After 50 years of the IMF and World Bank’s intervention in African countries, the results are damning. Far from alleviating poverty, IMF and World Bank-financed projects have “devastating consequences for some of the poorest and most vulnerable people on the planet,” as documented by the International Consortium of Investigative Journalists. The Bank’s virulent racism, which has segregated and marginalized Black people in its decision-making governance architecture, has left the fate of Africa to white supremacy. In effect, IMF and World Bank loan conditions and programs (including “structural adjustment”) have aided foreign investors, corporations and developed countries rather than African peoples; given priority to NGOs, consultants, skilled laborers and development experts from developed countries over those from African and Caribbean countries; increased access of developed economies to African natural resources, cheap labor, and markets, rather than aided the development of African countries; burdened African taxpayers, economies, and societies with ever growing unsustainable and insurmountable debts; and in the process failed to empower African countries to become economically as well as politically sovereign and self-determined. The Bank’s own economic and social data serves as its report card, showing the pillaging and devastation of Africa.
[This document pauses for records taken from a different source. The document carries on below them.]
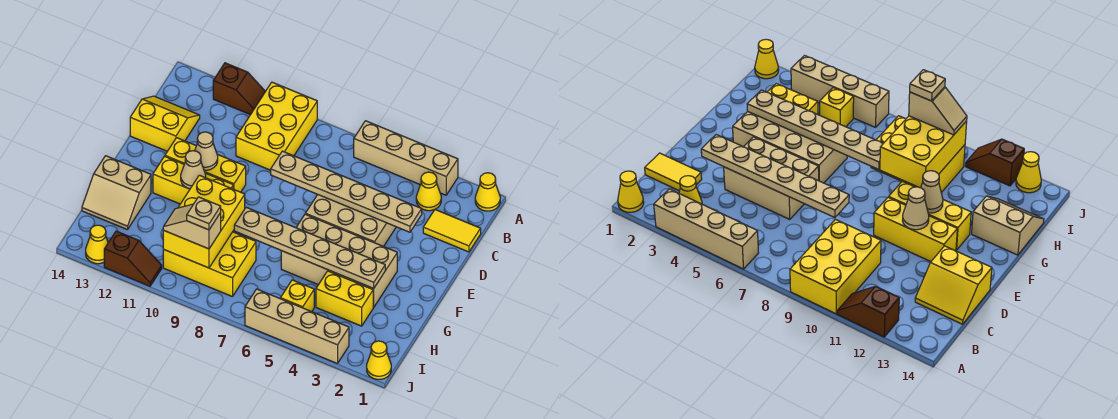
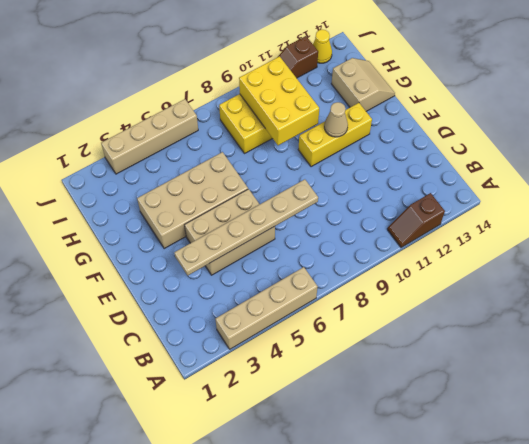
tan slope G13:H14 level 1 top 13 -> tan slope G13:H14 level 1 top G
none -> yellow cone A1 level 1
none -> yellow brick A9:C10 level 1
none -> yellow cone B3 level 1

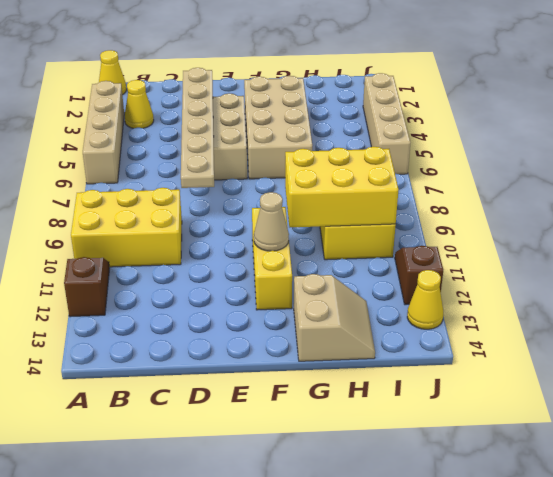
none -> yellow tile C1:C2 level 1
none -> yellow slope C13:D14 level 1 top D
none -> yellow brick E10:E12 level 1

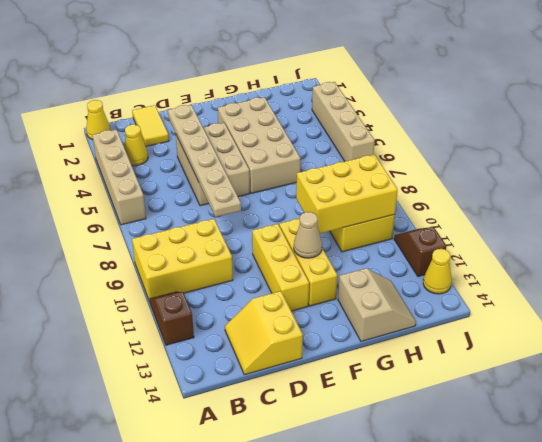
none -> yellow brick H3:H4 level 1
none -> yellow brick I5 level 1
none -> yellow cone J1 level 1

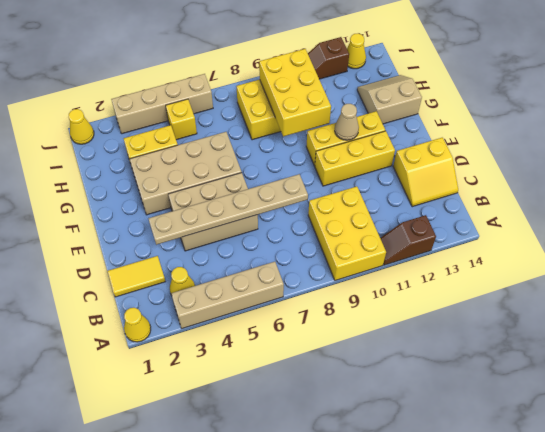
none -> tan cone E11 level 2
none -> tan plate G3:G8 level 2
none -> tan slope I9:I10 level 3 top 9

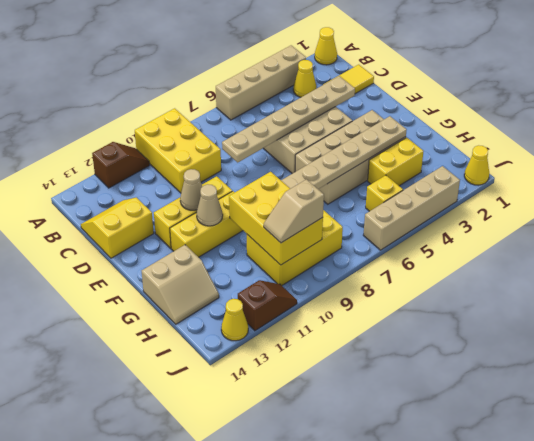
none -> tan plate I9 level 4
AWB: How does debt factor into this state of affairs?
Gachihi: The white supremacy of the World Bank and its sister institution the IMF is holding African and Caribbean countries in debt bondage. As the Heritage Foundation has demonstrated with hard data, “Most long-term recipients of World Bank money are no better off than they were when they received their first loan. Many are actually worse off.” This is not least true of African countries that face the highest costs of borrowing in the world when compared to their fiscal and economic capacities.
The vicious cycle of African and Caribbean countries having to borrow to stay afloat rather than develop, while sinking further into debt without any hope of ever repaying it, has been demonstrated by the COVID-19 pandemic emergency loans that they have taken from the World Bank and the IMF. Although African countries seem to have among the lowest infection rates in the world, most COVID-19 emergency loans from the World Bank have gone to African countries. In addition, African countries have taken emergency loans from the IMF to the tune of $7.5 billion.
AWB: Thank you for your insights and analysis!